> [SCHRIFTLICHE AUFGABE]
Zieh aus den Einträgen unten jede Zeile heraus, in der das Wort „votre“ vorkommt. Groß- und Kleinschreibung zählen.

> [ÜBUNGSMATERIAL]
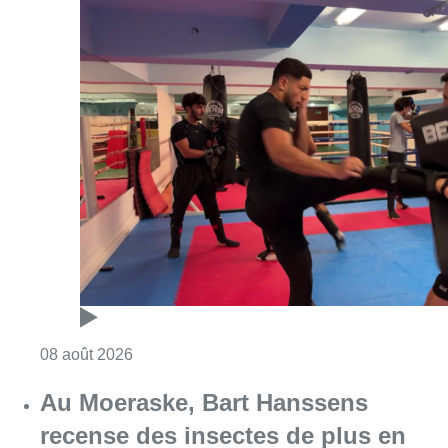
Consulter l'article "Un nouveau club de MMA 
08 août 2026
Au Moeraske, Bart Hanssens
recense des insectes de plus en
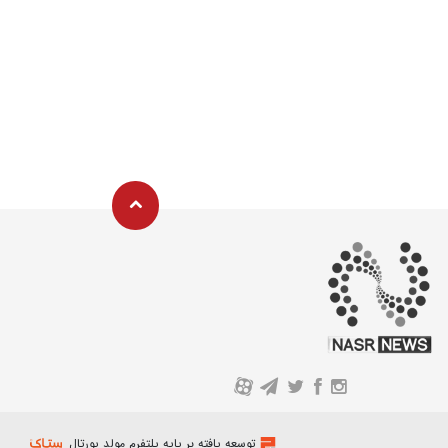
A
توسعه یافته بر پایه پلتفرم مولد پورتال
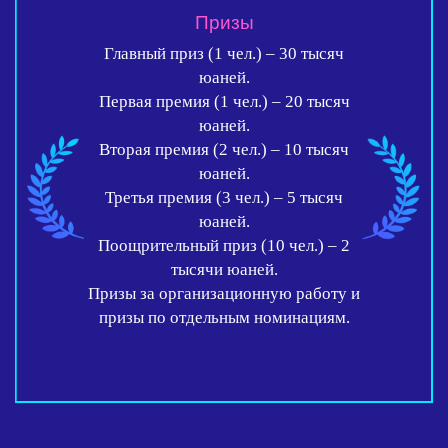
Призы
Главный приз (1 чел.) – 30 тысяч
юаней.
Первая премия (1 чел.) – 20 тысяч
юаней.
Вторая премия (2 чел.) – 10 тысяч
юаней.
Третья премия (3 чел.) – 5 тысяч
юаней.
Поощрительный приз (10 чел.) – 2
тысячи юаней.
Призы за организационную работу и
призы по отдельным номинациям.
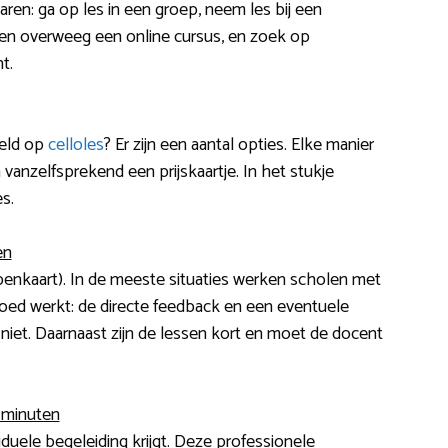
aren: ga op les in een groep, neem les bij een
jken overweeg een online cursus, en zoek op
t.
eeld op
celloles
? Er zijn een aantal opties. Elke manier
vanzelfsprekend een prijskaartje. In het stukje
s.
en
penkaart). In de meeste situaties werken scholen met
oed werkt: de directe feedback en een eventuele
iet. Daarnaast zijn de lessen kort en moet de docent
5 minuten
viduele begeleiding krijgt. Deze professionele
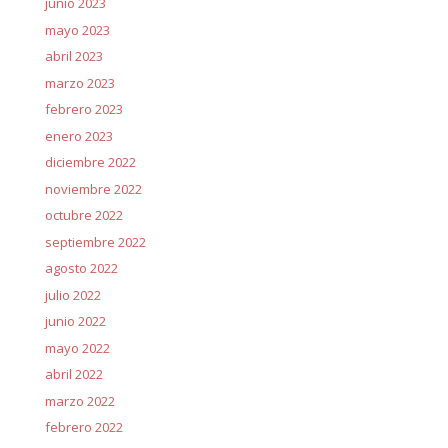
junio 2023
mayo 2023
abril 2023
marzo 2023
febrero 2023
enero 2023
diciembre 2022
noviembre 2022
octubre 2022
septiembre 2022
agosto 2022
julio 2022
junio 2022
mayo 2022
abril 2022
marzo 2022
febrero 2022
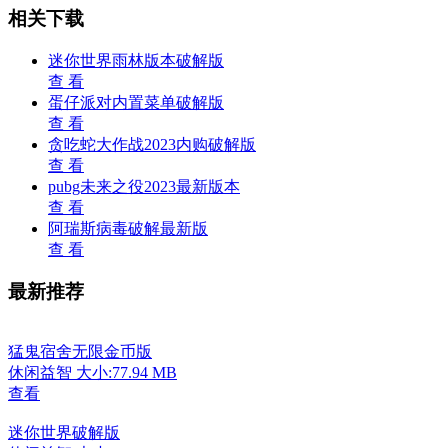
相关下载
迷你世界雨林版本破解版
查 看
蛋仔派对内置菜单破解版
查 看
贪吃蛇大作战2023内购破解版
查 看
pubg未来之役2023最新版本
查 看
阿瑞斯病毒破解最新版
查 看
最新推荐
猛鬼宿舍无限金币版
休闲益智
大小:77.94 MB
查看
迷你世界破解版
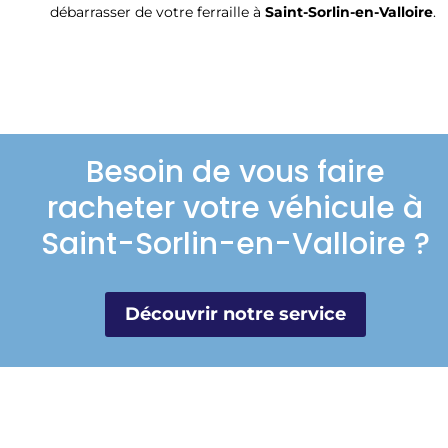
débarrasser de votre ferraille à
Saint-Sorlin-en-Valloire
.
Besoin de vous faire
racheter votre véhicule à
Saint-Sorlin-en-Valloire ?
Découvrir notre service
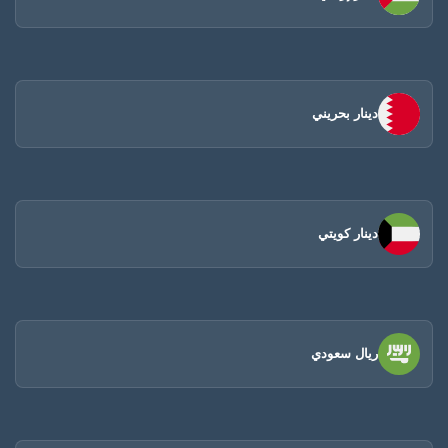
دينار بحريني
دينار كويتي
ريال سعودي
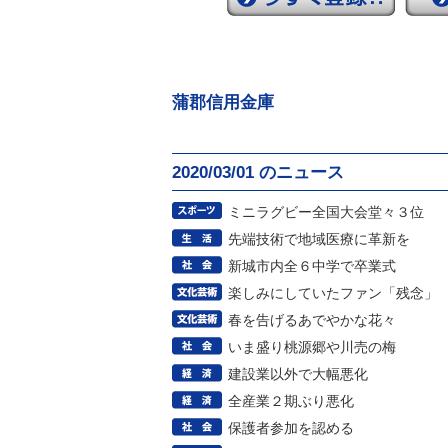
蒲郡信用金庫
2020/03/01 のニュース
ミニラグビー全国大会堂々３位
先端技術で地域医療に革新を
新城市内全６中学で卒業式
楽しみにしていたファン「残念」
春を告げるあでやかな花々
いま盛り桃源郷や川売の梅
建設業以外で大幅悪化
全産業２期ぶり悪化
保護者参加を認める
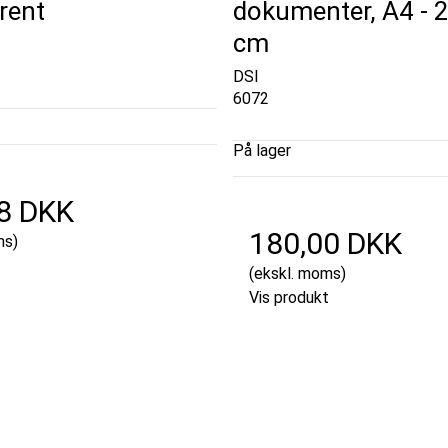
rent
dokumenter, A4 - 2
cm
DSI
6072
På lager
8 DKK
180,00 DKK
ms)
t
(ekskl. moms)
Vis produkt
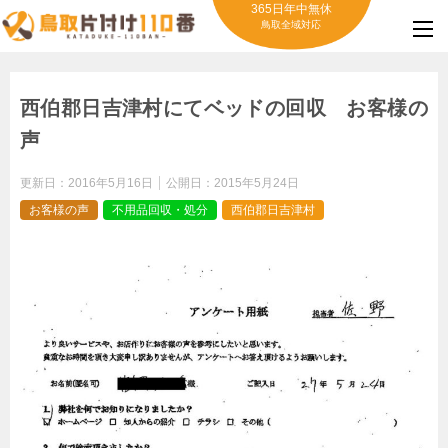
365日年中無休
鳥取全域対応
西伯郡日吉津村にてベッドの回収 お客様の
声
更新日：
2016年5月16日
公開日：
2015年5月24日
お客様の声
不用品回収・処分
西伯郡日吉津村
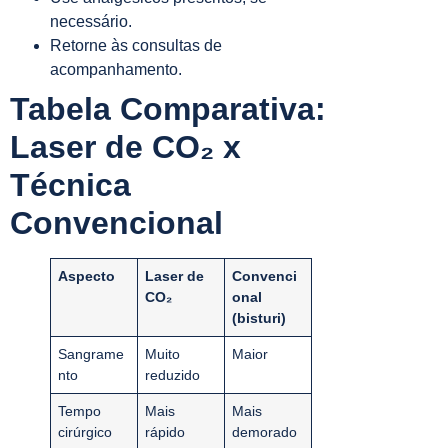
necessário.
Retorne às consultas de
acompanhamento.
Tabela Comparativa:
Laser de CO₂ x
Técnica
Convencional
Aspecto
Laser de
Convenci
CO₂
onal
(bisturi)
Sangrame
Muito
Maior
nto
reduzido
Tempo
Mais
Mais
cirúrgico
rápido
demorado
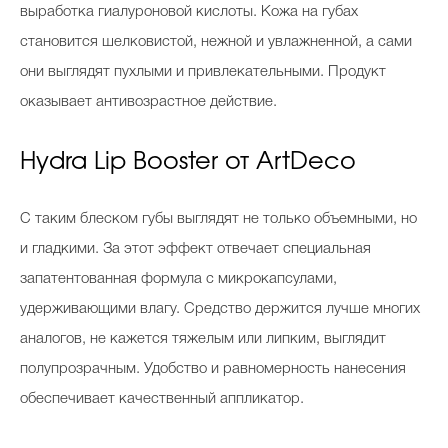
выработка гиалуроновой кислоты. Кожа на губах
становится шелковистой, нежной и увлажненной, а сами
они выглядят пухлыми и привлекательными. Продукт
оказывает антивозрастное действие.
Hydra Lip Booster от ArtDeco
С таким блеском губы выглядят не только объемными, но
и гладкими. За этот эффект отвечает специальная
запатентованная формула с микрокапсулами,
удерживающими влагу. Средство держится лучше многих
аналогов, не кажется тяжелым или липким, выглядит
полупрозрачным. Удобство и равномерность нанесения
обеспечивает качественный аппликатор.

> [LÖSUNG]
débarrasser de votre ferraille à
racheter votre véhicule à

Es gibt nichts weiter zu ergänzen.